--- Data to use ---

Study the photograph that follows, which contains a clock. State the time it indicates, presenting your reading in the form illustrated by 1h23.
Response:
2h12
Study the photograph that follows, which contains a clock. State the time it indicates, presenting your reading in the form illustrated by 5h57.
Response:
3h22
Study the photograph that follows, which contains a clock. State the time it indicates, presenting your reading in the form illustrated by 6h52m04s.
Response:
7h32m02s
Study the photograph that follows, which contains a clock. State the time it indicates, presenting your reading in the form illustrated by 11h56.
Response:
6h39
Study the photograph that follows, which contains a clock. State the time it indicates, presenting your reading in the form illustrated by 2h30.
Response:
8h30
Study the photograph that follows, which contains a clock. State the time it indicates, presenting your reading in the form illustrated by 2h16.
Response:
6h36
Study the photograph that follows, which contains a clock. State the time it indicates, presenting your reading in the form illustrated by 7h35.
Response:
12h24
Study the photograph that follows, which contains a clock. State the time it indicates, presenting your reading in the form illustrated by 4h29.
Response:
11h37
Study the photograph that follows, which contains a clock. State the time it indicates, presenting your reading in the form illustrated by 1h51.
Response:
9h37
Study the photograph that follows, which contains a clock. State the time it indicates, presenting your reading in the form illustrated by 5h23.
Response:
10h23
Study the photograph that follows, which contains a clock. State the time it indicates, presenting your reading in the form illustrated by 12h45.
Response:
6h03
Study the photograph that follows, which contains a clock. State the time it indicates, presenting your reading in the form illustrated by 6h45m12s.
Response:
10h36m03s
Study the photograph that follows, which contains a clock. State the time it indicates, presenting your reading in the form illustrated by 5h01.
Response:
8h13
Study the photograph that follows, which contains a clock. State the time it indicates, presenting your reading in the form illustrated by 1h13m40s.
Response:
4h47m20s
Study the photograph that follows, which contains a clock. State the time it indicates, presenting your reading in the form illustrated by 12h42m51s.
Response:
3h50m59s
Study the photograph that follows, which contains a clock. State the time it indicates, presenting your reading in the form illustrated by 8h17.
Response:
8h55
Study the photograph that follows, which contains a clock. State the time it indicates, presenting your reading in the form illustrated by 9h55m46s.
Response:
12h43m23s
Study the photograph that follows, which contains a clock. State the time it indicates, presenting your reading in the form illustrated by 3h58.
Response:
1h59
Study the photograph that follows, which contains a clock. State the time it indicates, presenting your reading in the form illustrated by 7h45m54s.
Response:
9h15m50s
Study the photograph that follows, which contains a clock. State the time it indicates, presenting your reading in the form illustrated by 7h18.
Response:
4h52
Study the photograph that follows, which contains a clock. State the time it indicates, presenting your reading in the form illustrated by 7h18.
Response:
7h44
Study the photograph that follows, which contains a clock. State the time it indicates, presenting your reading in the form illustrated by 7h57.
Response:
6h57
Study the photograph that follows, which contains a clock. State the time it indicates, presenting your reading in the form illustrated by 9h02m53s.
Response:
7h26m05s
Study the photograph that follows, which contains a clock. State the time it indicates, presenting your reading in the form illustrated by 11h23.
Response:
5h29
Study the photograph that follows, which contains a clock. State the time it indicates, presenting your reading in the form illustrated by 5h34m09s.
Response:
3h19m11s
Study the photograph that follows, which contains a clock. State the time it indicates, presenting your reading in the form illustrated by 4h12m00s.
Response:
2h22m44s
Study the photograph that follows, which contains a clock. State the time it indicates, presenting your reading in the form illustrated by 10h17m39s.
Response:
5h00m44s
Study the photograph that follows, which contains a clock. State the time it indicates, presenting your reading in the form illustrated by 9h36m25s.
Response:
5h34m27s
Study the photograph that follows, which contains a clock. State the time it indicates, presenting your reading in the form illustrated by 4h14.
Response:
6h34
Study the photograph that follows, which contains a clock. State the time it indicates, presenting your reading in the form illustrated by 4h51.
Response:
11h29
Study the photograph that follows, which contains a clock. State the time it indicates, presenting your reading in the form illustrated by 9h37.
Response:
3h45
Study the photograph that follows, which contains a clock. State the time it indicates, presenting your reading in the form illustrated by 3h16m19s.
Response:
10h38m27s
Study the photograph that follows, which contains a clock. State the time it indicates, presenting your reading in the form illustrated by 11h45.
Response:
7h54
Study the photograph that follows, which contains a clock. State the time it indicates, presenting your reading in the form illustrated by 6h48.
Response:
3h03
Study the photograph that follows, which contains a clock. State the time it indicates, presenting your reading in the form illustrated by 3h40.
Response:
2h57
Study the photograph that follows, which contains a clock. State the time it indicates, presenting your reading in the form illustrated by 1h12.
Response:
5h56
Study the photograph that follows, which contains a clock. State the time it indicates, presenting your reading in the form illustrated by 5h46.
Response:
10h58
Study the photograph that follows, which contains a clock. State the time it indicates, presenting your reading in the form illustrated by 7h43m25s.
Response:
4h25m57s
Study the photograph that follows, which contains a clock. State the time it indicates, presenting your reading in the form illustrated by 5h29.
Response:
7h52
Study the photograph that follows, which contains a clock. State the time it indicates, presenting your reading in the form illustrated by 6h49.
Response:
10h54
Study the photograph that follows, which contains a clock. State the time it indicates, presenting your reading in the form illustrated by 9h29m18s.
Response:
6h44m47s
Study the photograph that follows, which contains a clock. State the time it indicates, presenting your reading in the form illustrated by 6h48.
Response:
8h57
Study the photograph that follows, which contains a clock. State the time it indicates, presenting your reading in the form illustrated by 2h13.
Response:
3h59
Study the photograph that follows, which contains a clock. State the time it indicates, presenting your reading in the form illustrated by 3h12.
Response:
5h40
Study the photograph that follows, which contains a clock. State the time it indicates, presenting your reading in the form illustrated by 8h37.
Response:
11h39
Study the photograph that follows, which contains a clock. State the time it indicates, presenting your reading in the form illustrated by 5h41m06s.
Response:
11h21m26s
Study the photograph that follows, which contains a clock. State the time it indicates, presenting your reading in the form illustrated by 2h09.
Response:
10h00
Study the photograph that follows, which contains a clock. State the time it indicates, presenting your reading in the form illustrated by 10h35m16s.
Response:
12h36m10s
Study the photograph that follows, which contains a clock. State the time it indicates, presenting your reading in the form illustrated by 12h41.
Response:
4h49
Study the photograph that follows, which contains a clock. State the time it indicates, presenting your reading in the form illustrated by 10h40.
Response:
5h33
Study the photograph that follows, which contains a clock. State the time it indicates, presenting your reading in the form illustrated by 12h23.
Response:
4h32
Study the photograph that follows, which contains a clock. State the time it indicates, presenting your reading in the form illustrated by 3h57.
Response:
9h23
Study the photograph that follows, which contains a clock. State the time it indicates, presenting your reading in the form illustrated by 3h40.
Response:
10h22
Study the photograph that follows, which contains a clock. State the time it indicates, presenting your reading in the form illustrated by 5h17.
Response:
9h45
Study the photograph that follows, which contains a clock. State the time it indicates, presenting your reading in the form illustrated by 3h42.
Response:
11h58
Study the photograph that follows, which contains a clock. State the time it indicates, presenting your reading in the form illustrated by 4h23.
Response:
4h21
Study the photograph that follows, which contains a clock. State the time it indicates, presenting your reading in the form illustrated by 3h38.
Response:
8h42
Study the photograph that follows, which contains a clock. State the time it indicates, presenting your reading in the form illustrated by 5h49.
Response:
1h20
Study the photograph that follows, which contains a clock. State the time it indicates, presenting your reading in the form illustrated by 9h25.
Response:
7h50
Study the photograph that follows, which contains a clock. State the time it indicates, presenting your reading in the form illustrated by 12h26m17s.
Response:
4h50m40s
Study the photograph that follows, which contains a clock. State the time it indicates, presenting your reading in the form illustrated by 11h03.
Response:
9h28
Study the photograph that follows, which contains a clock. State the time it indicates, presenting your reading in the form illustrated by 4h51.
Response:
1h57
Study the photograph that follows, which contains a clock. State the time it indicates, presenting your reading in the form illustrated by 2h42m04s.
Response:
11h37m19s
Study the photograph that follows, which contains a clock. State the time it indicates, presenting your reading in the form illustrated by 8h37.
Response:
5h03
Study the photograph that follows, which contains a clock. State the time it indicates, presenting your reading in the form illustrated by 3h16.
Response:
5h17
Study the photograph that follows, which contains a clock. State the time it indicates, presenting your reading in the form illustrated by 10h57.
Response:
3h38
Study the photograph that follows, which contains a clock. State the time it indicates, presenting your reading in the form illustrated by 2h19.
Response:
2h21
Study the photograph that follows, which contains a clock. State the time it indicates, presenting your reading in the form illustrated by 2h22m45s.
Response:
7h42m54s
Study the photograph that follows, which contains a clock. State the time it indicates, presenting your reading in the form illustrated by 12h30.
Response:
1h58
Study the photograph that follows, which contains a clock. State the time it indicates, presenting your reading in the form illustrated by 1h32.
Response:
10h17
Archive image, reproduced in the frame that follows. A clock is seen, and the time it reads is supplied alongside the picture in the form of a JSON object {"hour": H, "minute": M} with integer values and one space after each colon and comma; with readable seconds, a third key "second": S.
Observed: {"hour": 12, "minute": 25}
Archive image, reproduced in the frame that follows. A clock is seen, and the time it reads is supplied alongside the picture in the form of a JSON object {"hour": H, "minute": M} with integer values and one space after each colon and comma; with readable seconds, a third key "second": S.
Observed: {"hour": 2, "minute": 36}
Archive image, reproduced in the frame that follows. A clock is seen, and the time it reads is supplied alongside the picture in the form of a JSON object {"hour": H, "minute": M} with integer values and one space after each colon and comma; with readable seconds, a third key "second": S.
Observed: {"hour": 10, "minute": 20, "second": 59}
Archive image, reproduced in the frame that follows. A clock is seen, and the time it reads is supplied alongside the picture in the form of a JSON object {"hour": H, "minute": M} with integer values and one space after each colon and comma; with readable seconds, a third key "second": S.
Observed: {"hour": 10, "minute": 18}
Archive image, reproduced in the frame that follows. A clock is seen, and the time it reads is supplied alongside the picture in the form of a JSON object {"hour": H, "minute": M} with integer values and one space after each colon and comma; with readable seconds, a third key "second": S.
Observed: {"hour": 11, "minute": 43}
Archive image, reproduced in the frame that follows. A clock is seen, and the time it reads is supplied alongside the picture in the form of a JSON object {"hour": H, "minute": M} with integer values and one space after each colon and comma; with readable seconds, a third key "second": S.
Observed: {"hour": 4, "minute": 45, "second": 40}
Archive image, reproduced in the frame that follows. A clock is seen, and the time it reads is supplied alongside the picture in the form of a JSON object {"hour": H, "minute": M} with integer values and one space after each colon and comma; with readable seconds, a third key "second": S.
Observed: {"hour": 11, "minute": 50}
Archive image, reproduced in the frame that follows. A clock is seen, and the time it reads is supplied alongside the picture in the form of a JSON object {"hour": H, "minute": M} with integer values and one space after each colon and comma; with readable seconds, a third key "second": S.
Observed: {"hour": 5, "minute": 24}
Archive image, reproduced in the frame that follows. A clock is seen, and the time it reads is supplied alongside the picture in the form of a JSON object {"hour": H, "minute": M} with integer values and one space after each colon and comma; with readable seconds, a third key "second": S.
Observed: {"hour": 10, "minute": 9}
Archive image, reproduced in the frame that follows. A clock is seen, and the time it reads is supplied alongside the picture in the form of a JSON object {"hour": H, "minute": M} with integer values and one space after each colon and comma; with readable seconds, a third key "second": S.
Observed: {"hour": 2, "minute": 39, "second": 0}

---

• [The problem]: Pull out every line of the records above that contains the word "Observed", matching its case exactly.

• [Expected output]:
Observed: {"hour": 12, "minute": 25}
Observed: {"hour": 2, "minute": 36}
Observed: {"hour": 10, "minute": 20, "second": 59}
Observed: {"hour": 10, "minute": 18}
Observed: {"hour": 11, "minute": 43}
Observed: {"hour": 4, "minute": 45, "second": 40}
Observed: {"hour": 11, "minute": 50}
Observed: {"hour": 5, "minute": 24}
Observed: {"hour": 10, "minute": 9}
Observed: {"hour": 2, "minute": 39, "second": 0}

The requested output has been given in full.